3. For the Government of Nova Scotia to work toward a strategy aimed at poverty reduction. Using such a strategy, success and progress can be tracked and best practices established. A couple of key tenants of that progressive strategy could include:
- Adjust personal allowances to come closer to real costs. Include telephone as ‘basic necessity’.
- Adjust shelter rates to be more in tune with the market; actual heating cost, especially during the winter and actual power usage cost.
- Consider training and labour force incentives.
- Strengthen the mandate of rate review process to encourage movement towards meeting market costs.
4. Develop models and strategies to facilitate and support increased access to information and services within government and community resource systems through:
- Active cooperation between Capital District Health Authority (CDHA), Department of Community Services, other government departments and community service providers and community organizations
- An advisory committee comprised of community-based service providers to identify and address gaps and inequities in existing services. This advisory committee would also develop a go-forward strategy to be used by similar facilitation initiatives in the future.
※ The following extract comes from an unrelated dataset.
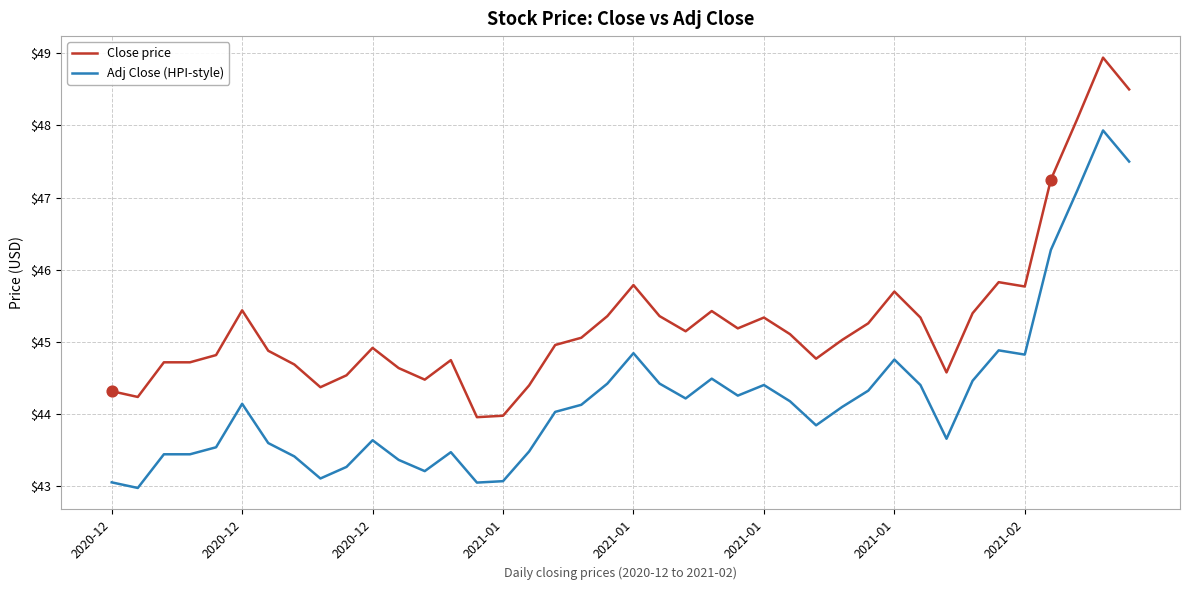

True or false: Adj Close (HPI-style) and Close price cross at least once.

False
- The pursuit of funding avenues to link clients with existing services and opportunities.
- The creation of a position such as a Community Access Worker to assist individual clients.
- This position would help facilitate the sharing of accurate information and streamline the process of accessing services that the client needs in a timely manner, with the aim of helping the client achieve personal success and independence.
- The strength of the enhanced individualized approach, which would increase client service process improvements and have the greatest positive impact for clients, would also empower service providers to build capacity and increase consistency in effective access and service for clients.
- The cornerstones of this model and strategy should be respectful communication, accountability, accessibility and transparency for the service providers and the clients.
5. Continue changes to the Pharmacare Act to make it more accessible to the most vulnerable. There should not be co-pay for prescription drugs for income assistance clients. Additionally, continue the expansion of pharmacare benefits to low-income households i.e.: working poor, pensioners.
6. Strengthen access to the labour market and sustainable employment with improved transitional supports and increased incentives. Increase the ceiling on earned income before reducing income assistance benefits to strengthen sustainable labour market inclusion for clients to participate in their communities through employment.
7. Utilize the existing affordable housing funds and the Nova Scotia Housing Trust Fund to increase the number of affordable housing spaces. The Government of Nova Scotia should put priority on new units for single person households. These could be regulated rooming houses or flats, providing safe, affordable housing.
8. Promote affordable housing through:
- Encouraging municipalities to plan and maintain balanced communities with mixed income households and affordable housing.
- Supporting the involvement of non-profit groups and agencies in starting up and managing affordable housing stock. There is demonstrated success with this method. Non-profits need the support of governments to be sustainable and provide a long-term supply of affordable housing stock.